Dennoch hat man in San Martino gesehen, dass man durchaus mit den besten Mannschaften mithalten kann. Denn in den ersten Partien ging es ausschließlich gegen EuroLeague- oder EuroCup-Teilnehmer. „Das Problem war einfach, dass uns ein Momentum gefehlt hat. Hätten wir am Anfang der Saison auch nur ein Spiel gewonnen, dann bin ich mir sicher, dass die Resultate andere gewesen wären.“ Erschwerend kam dann auch noch hinzu, dass die zweite amerikanische Spielerin nicht von Anfang an zur Verfügung stand. „Mental war es nicht immer einfach, wir haben alle gezweifelt. Dennoch ist die Stimmung gut geblieben, niemand hat Ausreden gesucht und wir haben alle hart weiter trainiert.“
Umschwung im Dezember

Und so machte es im Dezember dann plötzlich „klick“. San Martino eilte in Meisterschaft und Pokal von Sieg zu Sieg, blieb den ganzen Monat ungeschlagen und kletterte in der Tabelle kontinuierlich nach oben. „Wenn einem Steine in den Weg gelegt werden, dann gibt einem das noch mehr Motivation. Man will sich beweisen, egal was das Problem ist. Jede versucht in einem solchen Moment für jede zu spielen, das ist uns auch gelungen.“ Besonders Anne Simon überzeugte in dieser Phase durch starke Leistungen. Am 4. Dezember gegen Campobasso erzielte sie so 22 Punkte, ihr bisher bestes Scorerergebnis in der italienischen Liga. Die Nationalspielerin scheint im Dezember endgültig ihren Platz als Profispielerin in Italien gefunden zu haben und wurde prompt, auch für sie überraschend, mit einer weiteren Auszeichnung belohnt. Denn Anne Simon wurde zur besten Spielerin des Monats Dezember in der Serie A1 gewählt. „Diese Auszeichnung hatte ich gar nicht erwartet, deshalb war es umso schöner. Doch man macht es nicht allein. Da hat das Team, der Trainer einen großen Anteil dran.“
Weiterentwickelt, das hat sich die 25-Jährige, die noch immer in Kontakt mit ihren ehemaligen Teamkolleginnen aus Maine steht, seit ihrem Profidebüt allemal. Vor allem der Spielstil ihrer Mannschaft unterscheidet sich deutlich von den anderen, was ihr, wie Simon erklärt, deutlich entgegenkommt. „Der Trainer pocht auf die Defensive, das gefällt mir und hat mir geholfen, in der Defensive noch mehr Druck zu machen. Vor allem zu schauen, einfache Lay-ups durch Steals zu bekommen.“
Wichtiges Puzzleteil
Eine Stärke, auf die FLBB-Nationaltrainer Mariusz Dziurdzia auch in den nächsten Tagen zählen dürfte. Seit November ist Anne Simon, die sonst nur in den Sommermonaten zur Verfügung stand, wieder ein fester Bestandteil der Nationalmannschaft und ein enorm wichtiges Puzzleteil im Luxemburger Spiel. Vor allem da man mit Ehis Etute auf die wohl wichtigste Leistungsträgerin der letzten Zeitfenster verzichten muss. „Ehis ist natürlich so nicht zu ersetzen. Doch es ist nicht das erste Mal, dass wichtige Spielerinnen fehlen, und so haben andere die Möglichkeit sich zu beweisen. Wir müssen einfach noch mehr Willen zeigen, wenn wir in den Rebound gehen, um uns als Mannschaft auszuhelfen.“ Vertrauen in ihre Teamkolleginnen, das hat die Profispielerin auf jeden Fall.

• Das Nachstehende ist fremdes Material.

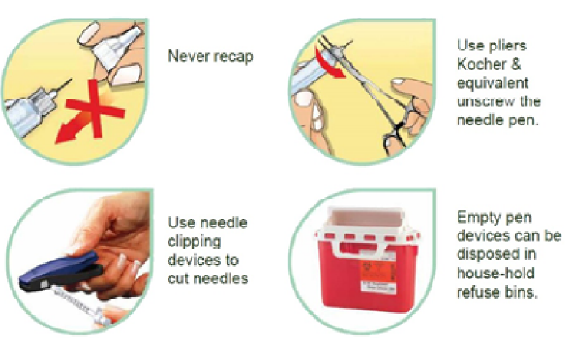
needle.Figure Figure 6. Needle reuse causes damage to the tip of the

Es wäre eine enorme Werbung, zu zeigen, was eine Frauenmannschaft erreichen kann
Die Vorfreude bei Anne Simon auf die beiden letzten Spiele der EM-Qualifikation ist bereits seit Wochen groß. „Ich freue mich enorm, auch weil wir wissen, dass wir eine Chance haben. Es wird schwer, doch wenn man so kurz vor dem Ziel ist, ist man voll motiviert und die Vorfreude riesig.“
Seit Sonntagmorgen ist Anne Simon zurück in Luxemburg, bekam in der letzten Woche sogar noch Besuch von Tessy Hetting, Technische Direktorin der FLBB, die mit ihr nach der Partie gegen Venedig zurückgereist ist. Die 25-Jährige ist sich bewusst, dass sie und ihre Teamkolleginnen Geschichte schreiben und mit einer EM-Teilnahme auch ein ganz anderes Licht auf den Damenbasketball scheinen lassen können. „Es wäre eine enorme Werbung, zu zeigen, was eine Frauenmannschaft erreichen kann.“ Vielleicht kann Anne Simon wirklich bald einen weiteren Traum leben.